Text to binary and binary to text converter for the IRP file format
Convert IRP text to binary
VGPirpbin a2b reads.bsq reads.irp
This conversion performs multiple scans of the file reads.irp to compute statistics for redundancy coding, so reads.irp needs to be a regular file. The maximum number of lines scanned for obtaining statistics can be set using the maxstatlines swich (i.e. set e.g. --maxstatlines50000).
Convert binary IRP to text
VGPirpbin b2a reads.bsq > reads.irp
The binary to text conversion supports ranges via the --from and --to switches, e.g.:
VGPirpbin b2a --from50 --to100 reads.bsq > reads.irp
Note that not converting the whole binary file to text form will produce a file without a header.

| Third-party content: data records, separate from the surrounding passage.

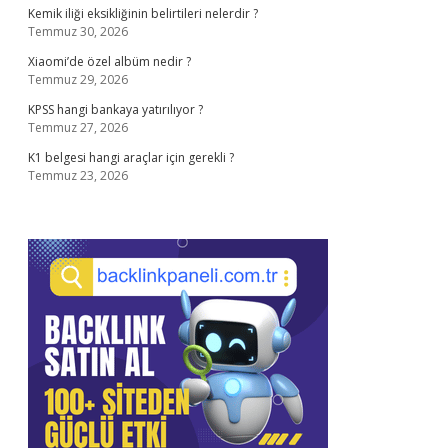
Kemik iliği eksikliğinin belirtileri nelerdir ?
Temmuz 30, 2026
Xiaomi’de özel albüm nedir ?
Temmuz 29, 2026
KPSS hangi bankaya yatırılıyor ?
Temmuz 27, 2026
K1 belgesi hangi araçlar için gerekli ?
Temmuz 23, 2026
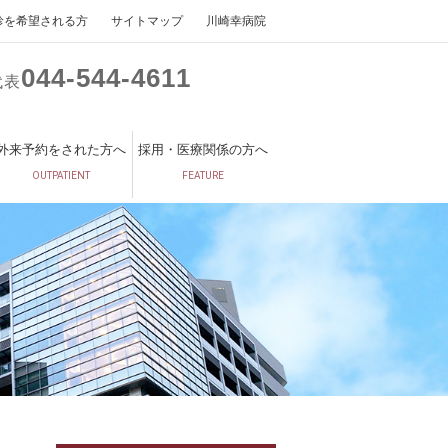
診を希望される方
サイトマップ
川崎幸病院
044
544
4611
代表
外来予約をされた方へ
採用・医療関係の方へ
OUTPATIENT
FEATURE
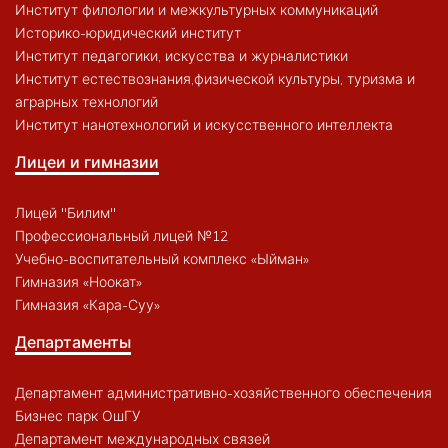
Институт филологии и межкультурных коммуникаций
Историко-юридический институт
Институт педагогики, искусства и журналистики
Институт естествознания,физической культуры, туризма и
аграрных технологий
Институт нанотехнологий и искусственного интеллекта
Лицеи и гимназии
Лицей "Билим"
Профессиональный лицей №12
Учебно-воспитательный комплекс «Ыйман»
Гимназия «Ноокат»
Гимназия «Кара-Суу»
Департаменты
Департамент административно-хозяйственного обеспечения
Бизнес парк ОшГУ
Департамент международных связей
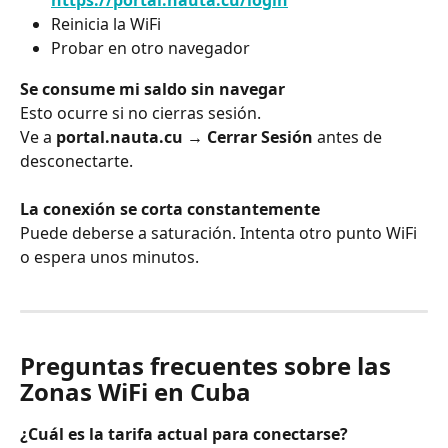
Reinicia la WiFi
Probar en otro navegador
Se consume mi saldo sin navegar
Esto ocurre si no cierras sesión.
Ve a 
portal.nauta.cu → Cerrar Sesión
 antes de 
desconectarte.
La conexión se corta constantemente
Puede deberse a saturación. Intenta otro punto WiFi 
o espera unos minutos.
Preguntas frecuentes sobre las 
Zonas WiFi en Cuba
¿Cuál es la tarifa actual para conectarse?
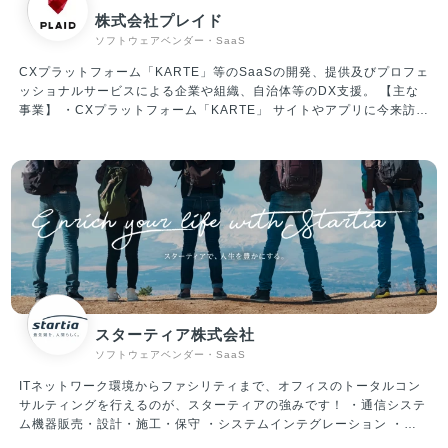
どの項目で躓いているのかが分かる ・自動入力機能で顧客のIDを間
株式会社プレイド
違いなく入力（ダブルチェックが不要に） ▼資金調達情報 2019年6
ソフトウェアベンダー・SaaS
月 シード調達：1.2億円 2020年6月 シリーズA調達：5億円 2023
年1月 シリーズB調達：17.8億円 ※累計調達額は24億円 ▼社内の雰
CXプラットフォーム「KARTE」等のSaaSの開発、提供及びプロフェ
囲気/特徴 ・大人な雰囲気のスタートアップ！メリハリつけた働き方
ッショナルサービスによる企業や組織、自治体等のDX支援。 【主な
が可能 周りへの配慮を大切にした、優しいメンバーが揃っており、気
事業】 ・CXプラットフォーム「KARTE」 サイトやアプリに今来訪し
持ちよく働ける環境です。 仕事においては真剣に向き合いますが、楽
ている人をリアルタイムに解析、可視化。顧客理解からパーソナライ
しいことが大好きなメンバーばかりです。 平均年齢は34歳、既婚者が
ズまでを一気通貫で実装できる、CX(顧客体験)プラットフォームで
約60％、子育て中社員が35％超えと、大人な雰囲気のスタートアップ
す。 ・「STUDIO ZERO」 STUDIO ZEROとは、各産業のフラッグ
です。 そのため、休日出勤・過度な残業など無理なスケジュールで業
シップとなる事例を創出する事業開発組織です。 日本を代表する大企
務を進めていくことはありません。 ・働く環境／スキルアップ ・大
業や地域経済を支える中小企業、スタートアップ企業、行政・公的機
手金融、外資コンサル、メガベンチャー、スタートアップ経営者な
関などのパートナーと共に、データを活用した顧客視点での新規事業
ど、様々なバックグラウンドを持つメンバーが当社には集まっていま
創出や既存事業の変革を目指しています。 ・「PLAID ALPHA」 これ
す。 当然ながら自律性、主体性が強く求められる環境ではあるのです
までプレイドが積み上げてきた体験設計やテクノロジー・データ活用
が、そのような環境だからこそ、全員が「会社のオーナーである」と
に係る知見･経験に基づき、CX変革に向けた全体計画/設計から実行ま
いう思いを持ち、プロダクト開発だけではなく、組織作りにも積極的
でを一気通貫で支援するサービスです。 ・「PLAID Ecosystem」 膨
に関わる風土ができています。
大なカスタマーデータをリアルタイムに解析できるKARTEのテクノロ
スターティア株式会社
ジーをAPIとして解放。事業を加速するためのソリューションを開発
ソフトウェアベンダー・SaaS
提供しています。
ITネットワーク環境からファシリティまで、オフィスのトータルコン
サルティングを行えるのが、スターティアの強みです！ ・通信システ
ム機器販売・設計・施工・保守 ・システムインテグレーション ・セ
キュリティ対策 ・OA機器販売・設計・施工・保守メンテナンス ・電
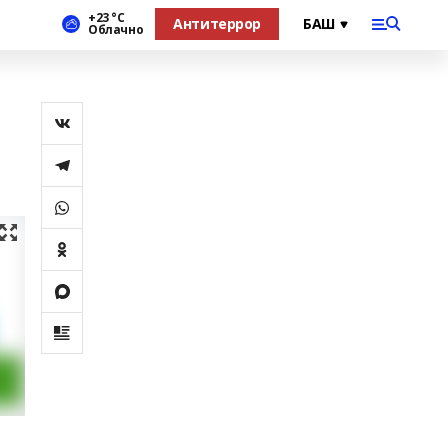
+23 °С
Антитеррор
Облачно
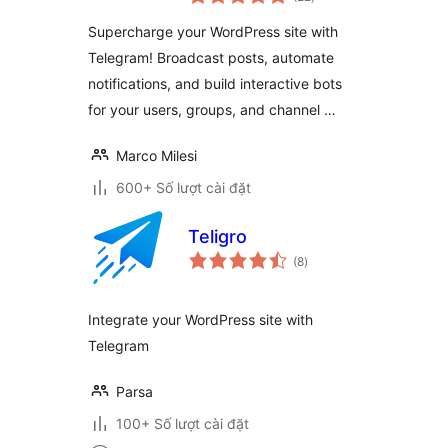
đánh
giá
Supercharge your WordPress site with
Telegram! Broadcast posts, automate
notifications, and build interactive bots
for your users, groups, and channel …
Marco Milesi
600+ Số lượt cài đặt
Teligro
tổng
(8
)
đánh
giá
Integrate your WordPress site with
Telegram
Parsa
100+ Số lượt cài đặt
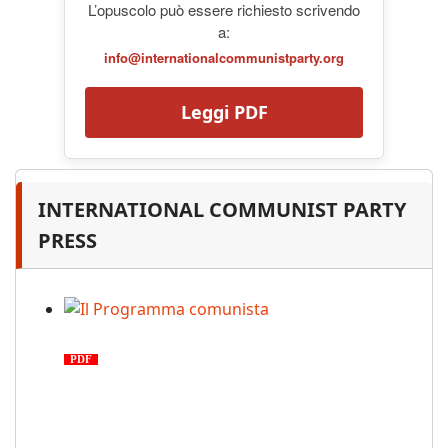
L’opuscolo può essere richiesto scrivendo
a:
info@internationalcommunistparty.org
Leggi PDF
INTERNATIONAL COMMUNIST PARTY
PRESS
Il Programma comunista
PDF
n. 03, 2026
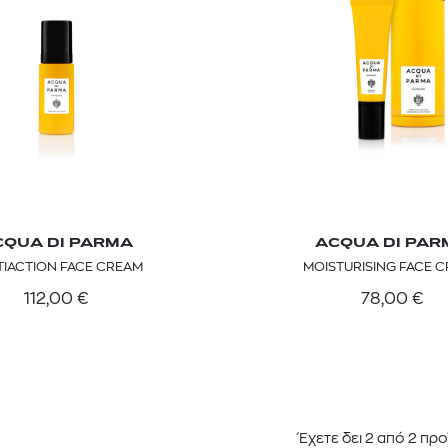
CQUA DI PARMA
ACQUA DI PAR
TIACTION FACE CREAM
MOISTURISING FACE 
TOM FORD
MIU MIU
MC2 SAINT
SOLEIL BLANC PARFUM EAU DE TOILETTE | 50ml
ΓΥΑΛΙΑ ΗΛΙΟΥ A52S/ZVN4I0/52
ΑΝΔΡΙΚΟ ΜΑΓΙ
112,00
€
78,00
€
421,00
€
120,00
€
102,0
365,00
€
OFFER
Έχετε δει
2
από
2
προ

The VGPirpbin comes with a Makefile which will build the VGPirpbin and an accompanying library for accessing binary IRP files from C programs. For building those just run make. The C compiler used can be set via the CC variable, e.g.
CC=gcc make
The package can be installed via
make install
The default installation path is /usr/local. This can be changed using the PREFIX variable when calling make install:
PREFIX=${HOME}/vgp make install
Here is a short example for accessing binary IRP files from C code. The code reads a binary IRP file and outputs the records in FastA format.
#include "VGPirpbin_decodeBinaryFile.h"
#include <stdio.h>
#include <stdlib.h>
int main(int argc, char * argv[])
{
int returncode = EXIT_SUCCESS;
IRPBINDecoder * I = NULL;
IRPBinDecoderContext * context = NULL;
char const * fn = NULL;
int done = 0;
unsigned long id = 0;
if ( argc < 2 )
{
fprintf(stderr,"usage: %s <in>\n", argv[0]);
return EXIT_FAILURE;
}
fn = argv[1];
/* open file */
if ( ! (I = IRPBINDecoder_allocateFromFile(fn)) )
{
fprintf(stderr,"Unable to open file\n");
returncode = EXIT_FAILURE;
goto cleanup;
}
/* get decoder context */
if (!(context = IRPBINDecoder_getContext(I)))
{
returncode = -1;
goto cleanup;
}
/* print number of pairs in file */
fprintf(stderr,"found %lu pairs in file\n", I->nr);
while ( ! done )
{
int const r0 = IRPBINDecoder_decodePair(I,context);
/* decode error */
if ( r0 < 0 )
{
fprintf(stderr,"Decoding failed\n");
returncode = EXIT_FAILURE;
goto cleanup;
}
/* end of file */
else if ( r0 == 0 )
{
done = 1;
}
/* pair */
else if ( r0 == 1 )
{
/* first mate (0 terminated) */
char const * seq_a = context->DF->S;
/* length of forward sequence */
/* uint64_t seq_a_len = context->DF->S_l; */
fprintf(stdout,">%lu/1\n",id);
fprintf(stdout,"%s\n",seq_a);
/* second mate (0 terminated) */
char const * seq_b = context->DR->S;
/* length of forward sequence */
/* uint64_t seq_b_len = context->DR->S_l; */
fprintf(stdout,">%lu/2\n",id);
fprintf(stdout,"%s\n",seq_b);
id += 1;
}
}
cleanup:
IRPBinDecoderContext_deallocate(context);
IRPBINDecoder_deallocate(I);
return returncode;
}
Assuming the code is saved as IRPtoFastA.c, the program can be compiled using
cc -I${HOME}/vgp/include IRPtoFastA.c -o IRPtoFastA -L${HOME}/vgp/lib -lVGPirpbin
if VGPirpbin has previously been installed at ${HOME}/vgp (using
PREFIX=$HOME/vgp make install
).
The function IRPBINDecoder_seek
can be used to position the input pointer
at a given pair id in the input file:
/* seek to pair number 5 in the file */
IRPBINDecoder_seek(I,context,5);
The return value of the function should be checked. It returns 0 for success and -1 otherwise.
Note that while the IRPBINDecoder data structure can be shared across threads, this is not true for IRPBinDecoderContext. You need to create a separate context for each thread (concurrently) accessing an input file.